**WHAT IS REQUIRED**
Reproduce the text of the following entries line for line, without altering any wording, spelling, punctuation, or symbols.

------------------------------------------------

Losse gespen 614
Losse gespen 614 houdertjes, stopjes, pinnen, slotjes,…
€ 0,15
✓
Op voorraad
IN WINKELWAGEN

------------------------------------------------

**RESPONSE AREA**
Losse gespen 614
Losse gespen 614 houdertjes, stopjes, pinnen, slotjes,…
€ 0,15
✓
Op voorraad
IN WINKELWAGEN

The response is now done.